**TEXTE SOURCE**

▬▬▬

La garde était rouillée, l’antique fer
Avait rougi le flanc de la pierre grise.
Et tu savais qu’il te fallait saisir
A deux mains tant d’absence, et arracher
A sa gangue de nuit la flamme obscure.
Des mots étaient gravés dans le sang de la pierre,
Ils disaient ce chemin, connaître puis mourir
Entre dans le ravin d’absence, éloigne-toi,
C’est ici en pierrailles qu’est le port.
Un chant d’oiseau
Te le désignera sur la nouvelle rive.
***
L’oiseau qui s’est dépris d’être Phénix
Demeure seul dans l’arbre pour mourir.
Il s’est enveloppé de la nuit de blessure,
Il ne sent pas l’épée qui pénètre son cœur.
Comme l’huile a vieilli et noirci dans les lampes,
Comme tant de chemins que nous étions, perdus,
Il fait un lent retour à la matière d’arbre.
Il sera bien un jour,
Il saura bien un jour être la bête morte
L’absence au col tranché que dévore le sang.
Il tombera dans l’herbe, ayant trouvé
Dans l’herbe le profond de toute vérité,
Le goût du sang battra de vagues son rivage.
En ce sens, comme l’explique parfaitement la remarquable préface de Jean Starobinski, ce recueil est une mise en question de la parole poétique et une clef de compréhension essentielle des enjeux et contraintes de la poésie contemporaine, menacée de solipsisme et confrontée à une époque dont le matérialisme frénétique l’ignore et/ou la renie. La poésie d’Yves Bonnefoy est exigeante et d’une rigueur solennelle ; elle ne cherche pas à être un divertissement dans notre quotidien prosaïque ni à susciter le beau ou le rêve car il n’y a pas d’ailleurs et nul seuil (sauf imaginaire) ne s'ouvre vers un lieu hors du monde. Cette poésie s’apparente à une quête existentielle de vérité et convoite la plénitude d’être dans le monde réel, qui nous est masqué par le voile des mots dont la charge conceptuelle s’interpose entre le monde et nous. A ce titre, la poésie d’Yves Bonnefoy est l’expression d’un rapport au monde intime et personnel (notamment dans le poème « Dévotion ») qui renoue avec la déréliction baudelairienne (d’où ce sentiment d’abandon et de nostalgie poignante qui étreint toute l’œuvre) et fait écho au constat rimbaldien « nous ne sommes pas au monde » ; néanmoins, elle est aussi portée par un élan vital tissé d’amour pour le monde et pour autrui, qui se concrétise dans le consentement au monde plusieurs fois répétés dans la partie finale de « Dans le leurre du seuil », dont chaque strophe commence par « oui » (j’ai eu la chance d’échanger pendant une dizaine d’années des lettres et des mails avec Yves Bonnefoy et, une fois en 2006, de le rencontrer longuement dans son appartement de la rue Lépic : sa sincérité généreuse et son intelligence aimante étaient évidentes dès le premier regard).

▬▬▬

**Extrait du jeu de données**
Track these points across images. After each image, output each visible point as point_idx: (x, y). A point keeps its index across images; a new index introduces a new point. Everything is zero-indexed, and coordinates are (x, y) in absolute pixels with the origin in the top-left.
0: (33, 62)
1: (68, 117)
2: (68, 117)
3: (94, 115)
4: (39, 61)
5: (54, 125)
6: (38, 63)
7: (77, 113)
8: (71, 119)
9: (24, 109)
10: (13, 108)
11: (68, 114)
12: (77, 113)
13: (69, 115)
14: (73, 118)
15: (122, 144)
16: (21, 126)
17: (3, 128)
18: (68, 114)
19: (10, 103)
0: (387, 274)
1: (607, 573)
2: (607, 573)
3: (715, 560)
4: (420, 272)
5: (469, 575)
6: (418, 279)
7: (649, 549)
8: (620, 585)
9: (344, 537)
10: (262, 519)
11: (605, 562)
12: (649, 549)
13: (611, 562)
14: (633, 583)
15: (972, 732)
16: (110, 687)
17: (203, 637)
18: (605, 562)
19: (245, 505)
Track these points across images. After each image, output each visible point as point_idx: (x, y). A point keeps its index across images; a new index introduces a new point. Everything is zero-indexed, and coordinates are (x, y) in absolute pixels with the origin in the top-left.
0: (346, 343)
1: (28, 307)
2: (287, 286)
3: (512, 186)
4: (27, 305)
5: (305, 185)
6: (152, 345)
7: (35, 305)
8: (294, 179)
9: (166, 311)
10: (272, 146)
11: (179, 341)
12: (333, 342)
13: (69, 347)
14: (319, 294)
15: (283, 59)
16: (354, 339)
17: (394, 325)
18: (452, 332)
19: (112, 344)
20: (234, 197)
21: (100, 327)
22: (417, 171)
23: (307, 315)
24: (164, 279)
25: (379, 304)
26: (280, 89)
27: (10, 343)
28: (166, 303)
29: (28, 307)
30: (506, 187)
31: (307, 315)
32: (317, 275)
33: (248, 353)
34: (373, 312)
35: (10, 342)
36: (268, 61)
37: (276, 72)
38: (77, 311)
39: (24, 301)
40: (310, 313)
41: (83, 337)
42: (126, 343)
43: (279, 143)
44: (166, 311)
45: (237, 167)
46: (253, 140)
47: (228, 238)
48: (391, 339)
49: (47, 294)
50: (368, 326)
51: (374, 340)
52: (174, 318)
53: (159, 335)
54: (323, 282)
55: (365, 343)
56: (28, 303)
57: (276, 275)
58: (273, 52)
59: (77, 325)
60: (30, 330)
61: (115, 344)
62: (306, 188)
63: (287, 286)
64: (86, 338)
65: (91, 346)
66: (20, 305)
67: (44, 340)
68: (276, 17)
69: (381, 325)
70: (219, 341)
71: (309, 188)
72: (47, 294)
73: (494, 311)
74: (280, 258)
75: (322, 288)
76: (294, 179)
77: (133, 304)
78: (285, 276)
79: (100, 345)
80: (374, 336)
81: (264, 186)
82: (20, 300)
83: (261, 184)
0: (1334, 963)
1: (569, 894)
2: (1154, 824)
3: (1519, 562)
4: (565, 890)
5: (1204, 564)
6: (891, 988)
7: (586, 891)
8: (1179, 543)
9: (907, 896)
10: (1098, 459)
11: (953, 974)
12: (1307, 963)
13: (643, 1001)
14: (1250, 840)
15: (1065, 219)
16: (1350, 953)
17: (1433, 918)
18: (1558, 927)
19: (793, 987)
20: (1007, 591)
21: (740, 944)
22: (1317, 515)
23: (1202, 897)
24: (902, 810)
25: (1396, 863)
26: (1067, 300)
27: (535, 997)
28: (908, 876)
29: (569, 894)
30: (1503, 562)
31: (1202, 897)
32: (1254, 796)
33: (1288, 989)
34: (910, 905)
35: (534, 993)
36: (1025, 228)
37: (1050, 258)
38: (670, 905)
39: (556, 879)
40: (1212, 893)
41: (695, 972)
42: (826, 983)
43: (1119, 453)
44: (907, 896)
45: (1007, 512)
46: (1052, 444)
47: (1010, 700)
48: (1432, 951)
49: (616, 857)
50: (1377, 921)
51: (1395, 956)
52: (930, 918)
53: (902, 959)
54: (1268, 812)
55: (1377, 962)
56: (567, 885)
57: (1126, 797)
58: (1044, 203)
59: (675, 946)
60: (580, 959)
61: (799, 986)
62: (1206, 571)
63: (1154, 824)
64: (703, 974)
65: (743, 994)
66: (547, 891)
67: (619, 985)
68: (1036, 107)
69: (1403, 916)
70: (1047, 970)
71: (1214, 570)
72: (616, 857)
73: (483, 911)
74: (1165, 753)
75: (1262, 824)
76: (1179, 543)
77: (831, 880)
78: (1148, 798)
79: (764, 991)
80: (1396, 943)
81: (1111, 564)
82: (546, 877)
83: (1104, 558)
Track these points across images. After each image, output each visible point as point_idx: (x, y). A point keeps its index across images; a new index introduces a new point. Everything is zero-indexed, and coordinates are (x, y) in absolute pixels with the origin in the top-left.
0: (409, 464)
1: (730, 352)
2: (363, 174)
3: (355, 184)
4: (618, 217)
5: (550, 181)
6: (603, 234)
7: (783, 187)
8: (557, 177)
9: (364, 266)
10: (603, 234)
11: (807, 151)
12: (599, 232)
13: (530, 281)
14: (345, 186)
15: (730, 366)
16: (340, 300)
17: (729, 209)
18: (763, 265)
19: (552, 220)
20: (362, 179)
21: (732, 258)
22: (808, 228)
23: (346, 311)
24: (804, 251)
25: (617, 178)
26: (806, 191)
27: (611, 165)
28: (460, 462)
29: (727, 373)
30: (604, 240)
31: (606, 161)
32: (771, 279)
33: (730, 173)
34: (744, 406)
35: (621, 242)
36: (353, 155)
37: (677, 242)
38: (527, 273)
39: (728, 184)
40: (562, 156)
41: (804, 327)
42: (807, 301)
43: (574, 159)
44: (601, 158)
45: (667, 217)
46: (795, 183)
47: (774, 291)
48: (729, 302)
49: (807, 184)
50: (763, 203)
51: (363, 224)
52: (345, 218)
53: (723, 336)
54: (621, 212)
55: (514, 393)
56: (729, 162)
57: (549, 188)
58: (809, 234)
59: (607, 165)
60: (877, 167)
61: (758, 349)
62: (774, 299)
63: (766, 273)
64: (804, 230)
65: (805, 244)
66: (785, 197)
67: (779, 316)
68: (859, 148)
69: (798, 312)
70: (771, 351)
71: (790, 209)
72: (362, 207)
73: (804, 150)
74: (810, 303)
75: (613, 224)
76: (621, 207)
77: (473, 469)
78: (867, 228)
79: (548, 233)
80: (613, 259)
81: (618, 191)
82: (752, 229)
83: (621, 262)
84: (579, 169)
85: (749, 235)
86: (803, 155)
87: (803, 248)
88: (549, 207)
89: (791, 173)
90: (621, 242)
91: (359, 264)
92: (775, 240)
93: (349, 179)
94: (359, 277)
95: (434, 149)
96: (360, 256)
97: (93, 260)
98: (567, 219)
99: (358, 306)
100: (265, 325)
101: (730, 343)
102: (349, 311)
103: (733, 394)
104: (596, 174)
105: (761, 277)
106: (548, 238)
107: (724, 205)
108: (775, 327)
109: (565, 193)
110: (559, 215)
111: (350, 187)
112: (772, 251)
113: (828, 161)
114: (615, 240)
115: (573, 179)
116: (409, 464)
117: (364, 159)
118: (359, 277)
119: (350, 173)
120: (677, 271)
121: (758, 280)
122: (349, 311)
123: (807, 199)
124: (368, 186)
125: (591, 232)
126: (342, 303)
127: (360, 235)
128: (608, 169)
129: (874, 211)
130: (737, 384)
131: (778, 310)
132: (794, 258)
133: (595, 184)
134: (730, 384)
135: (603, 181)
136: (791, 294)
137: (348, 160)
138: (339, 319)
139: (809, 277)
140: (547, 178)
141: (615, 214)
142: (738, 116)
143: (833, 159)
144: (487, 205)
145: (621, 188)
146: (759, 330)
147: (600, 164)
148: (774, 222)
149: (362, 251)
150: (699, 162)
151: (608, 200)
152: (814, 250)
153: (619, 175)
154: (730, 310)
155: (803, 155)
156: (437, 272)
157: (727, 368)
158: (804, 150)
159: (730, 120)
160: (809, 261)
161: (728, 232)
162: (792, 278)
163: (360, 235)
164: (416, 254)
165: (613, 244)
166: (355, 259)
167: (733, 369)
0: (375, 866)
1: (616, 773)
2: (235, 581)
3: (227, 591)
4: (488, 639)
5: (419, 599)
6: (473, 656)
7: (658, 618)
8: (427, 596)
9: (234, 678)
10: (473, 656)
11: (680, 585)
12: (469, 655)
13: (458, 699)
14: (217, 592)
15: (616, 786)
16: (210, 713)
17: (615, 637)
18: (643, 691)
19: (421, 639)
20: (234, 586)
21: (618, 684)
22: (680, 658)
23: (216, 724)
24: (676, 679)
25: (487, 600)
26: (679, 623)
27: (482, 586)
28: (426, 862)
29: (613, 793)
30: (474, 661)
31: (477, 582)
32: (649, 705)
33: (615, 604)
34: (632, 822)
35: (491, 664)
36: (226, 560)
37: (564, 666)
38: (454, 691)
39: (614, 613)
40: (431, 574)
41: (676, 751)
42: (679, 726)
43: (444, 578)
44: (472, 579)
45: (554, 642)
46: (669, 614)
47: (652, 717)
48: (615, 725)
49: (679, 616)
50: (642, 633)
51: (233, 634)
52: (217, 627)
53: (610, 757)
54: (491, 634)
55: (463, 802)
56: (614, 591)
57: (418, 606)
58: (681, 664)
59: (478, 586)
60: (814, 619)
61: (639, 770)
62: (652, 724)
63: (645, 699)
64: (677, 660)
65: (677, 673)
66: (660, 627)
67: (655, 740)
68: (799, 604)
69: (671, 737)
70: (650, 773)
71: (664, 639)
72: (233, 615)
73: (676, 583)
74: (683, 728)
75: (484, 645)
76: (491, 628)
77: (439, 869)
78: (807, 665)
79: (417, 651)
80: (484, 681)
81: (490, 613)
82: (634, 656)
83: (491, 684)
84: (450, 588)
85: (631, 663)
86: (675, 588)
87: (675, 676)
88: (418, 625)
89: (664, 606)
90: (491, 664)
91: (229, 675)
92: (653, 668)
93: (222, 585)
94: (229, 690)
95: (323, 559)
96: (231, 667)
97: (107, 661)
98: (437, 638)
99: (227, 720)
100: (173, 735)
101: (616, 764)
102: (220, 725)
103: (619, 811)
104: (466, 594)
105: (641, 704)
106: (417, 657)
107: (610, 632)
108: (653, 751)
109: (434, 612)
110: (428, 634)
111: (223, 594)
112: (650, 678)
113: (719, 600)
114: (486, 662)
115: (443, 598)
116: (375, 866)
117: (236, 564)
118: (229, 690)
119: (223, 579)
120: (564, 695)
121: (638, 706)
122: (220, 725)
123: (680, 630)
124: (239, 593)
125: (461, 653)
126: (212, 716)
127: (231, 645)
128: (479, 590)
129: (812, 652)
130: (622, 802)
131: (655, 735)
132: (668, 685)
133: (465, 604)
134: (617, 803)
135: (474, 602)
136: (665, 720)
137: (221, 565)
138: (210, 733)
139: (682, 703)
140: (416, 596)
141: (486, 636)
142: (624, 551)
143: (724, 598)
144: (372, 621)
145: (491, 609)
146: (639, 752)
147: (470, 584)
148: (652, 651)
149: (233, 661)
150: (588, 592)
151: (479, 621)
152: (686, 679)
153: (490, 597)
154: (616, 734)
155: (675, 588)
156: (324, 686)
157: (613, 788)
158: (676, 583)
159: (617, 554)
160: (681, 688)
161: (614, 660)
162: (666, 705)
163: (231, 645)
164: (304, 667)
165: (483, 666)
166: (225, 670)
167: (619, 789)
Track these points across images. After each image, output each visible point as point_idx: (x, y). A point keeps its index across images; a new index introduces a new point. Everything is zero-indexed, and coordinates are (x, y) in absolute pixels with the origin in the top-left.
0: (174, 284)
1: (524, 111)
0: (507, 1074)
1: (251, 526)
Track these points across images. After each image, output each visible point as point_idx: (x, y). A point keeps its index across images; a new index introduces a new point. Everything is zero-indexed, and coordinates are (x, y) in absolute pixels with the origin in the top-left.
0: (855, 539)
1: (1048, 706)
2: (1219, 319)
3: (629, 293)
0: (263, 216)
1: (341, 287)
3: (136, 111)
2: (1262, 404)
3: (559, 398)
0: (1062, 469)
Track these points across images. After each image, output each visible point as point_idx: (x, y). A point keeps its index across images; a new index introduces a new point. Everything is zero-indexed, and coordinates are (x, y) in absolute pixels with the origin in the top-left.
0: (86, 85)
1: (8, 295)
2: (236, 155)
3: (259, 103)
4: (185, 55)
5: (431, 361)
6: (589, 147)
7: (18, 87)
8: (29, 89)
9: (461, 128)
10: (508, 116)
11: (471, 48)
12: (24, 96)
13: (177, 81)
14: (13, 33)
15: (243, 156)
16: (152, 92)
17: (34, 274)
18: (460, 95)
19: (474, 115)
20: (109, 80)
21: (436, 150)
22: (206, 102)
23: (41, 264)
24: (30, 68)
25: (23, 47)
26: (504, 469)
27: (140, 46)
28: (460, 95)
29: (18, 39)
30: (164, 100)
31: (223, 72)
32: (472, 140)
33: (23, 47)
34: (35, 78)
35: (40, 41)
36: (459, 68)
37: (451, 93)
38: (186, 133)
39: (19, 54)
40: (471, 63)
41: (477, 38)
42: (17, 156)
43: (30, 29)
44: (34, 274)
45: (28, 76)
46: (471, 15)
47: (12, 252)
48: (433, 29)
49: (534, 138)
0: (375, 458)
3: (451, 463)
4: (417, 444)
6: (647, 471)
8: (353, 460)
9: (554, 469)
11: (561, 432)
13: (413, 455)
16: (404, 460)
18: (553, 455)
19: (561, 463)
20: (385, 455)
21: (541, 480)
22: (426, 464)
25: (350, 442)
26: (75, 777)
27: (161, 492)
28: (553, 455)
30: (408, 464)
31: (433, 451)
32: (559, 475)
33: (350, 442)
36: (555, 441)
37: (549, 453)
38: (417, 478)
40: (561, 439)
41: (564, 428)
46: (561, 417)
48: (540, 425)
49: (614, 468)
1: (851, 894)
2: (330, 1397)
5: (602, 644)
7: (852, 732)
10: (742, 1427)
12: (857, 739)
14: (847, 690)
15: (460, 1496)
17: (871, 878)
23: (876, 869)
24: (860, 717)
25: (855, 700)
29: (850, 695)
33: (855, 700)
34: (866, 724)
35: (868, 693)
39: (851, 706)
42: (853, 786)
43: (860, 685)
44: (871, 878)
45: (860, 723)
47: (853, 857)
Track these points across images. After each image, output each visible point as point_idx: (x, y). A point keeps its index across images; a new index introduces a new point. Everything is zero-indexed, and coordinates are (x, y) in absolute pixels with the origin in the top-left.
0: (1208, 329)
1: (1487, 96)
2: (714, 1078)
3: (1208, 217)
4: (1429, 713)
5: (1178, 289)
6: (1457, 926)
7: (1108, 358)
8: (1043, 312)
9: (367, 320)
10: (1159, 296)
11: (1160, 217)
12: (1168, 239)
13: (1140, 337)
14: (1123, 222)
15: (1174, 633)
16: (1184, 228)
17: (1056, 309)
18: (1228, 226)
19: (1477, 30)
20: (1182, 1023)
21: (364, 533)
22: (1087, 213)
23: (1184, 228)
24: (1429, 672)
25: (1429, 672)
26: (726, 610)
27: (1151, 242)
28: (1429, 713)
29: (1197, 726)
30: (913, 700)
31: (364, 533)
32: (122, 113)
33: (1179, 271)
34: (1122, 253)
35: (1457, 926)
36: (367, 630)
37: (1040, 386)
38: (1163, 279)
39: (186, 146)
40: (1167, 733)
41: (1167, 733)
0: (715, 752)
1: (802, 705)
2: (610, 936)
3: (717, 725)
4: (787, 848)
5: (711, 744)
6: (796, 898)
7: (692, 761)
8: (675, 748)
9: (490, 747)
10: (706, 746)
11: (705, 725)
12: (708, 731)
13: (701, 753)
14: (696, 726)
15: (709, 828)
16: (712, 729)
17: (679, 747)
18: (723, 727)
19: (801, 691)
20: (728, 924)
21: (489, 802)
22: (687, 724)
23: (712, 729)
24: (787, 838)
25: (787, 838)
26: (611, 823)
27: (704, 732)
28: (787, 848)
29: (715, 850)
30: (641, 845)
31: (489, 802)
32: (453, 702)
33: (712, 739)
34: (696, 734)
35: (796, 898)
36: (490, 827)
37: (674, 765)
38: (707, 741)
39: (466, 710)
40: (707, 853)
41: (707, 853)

▬▬▬

Répondez à ces questions sur le texte source :
1. Où l'oiseau qui s'est dépris d'être Phénix demeure-t-il seul pour mourir ?
2. Qui a écrit la préface du recueil ?
3. Par quel mot commence chaque strophe de la partie finale de « Dans le leurre du seuil » ?
Appuyez-vous uniquement sur le texte source.

1. Dans l'arbre.
2. Jean Starobinski.
3. Par le mot « oui ».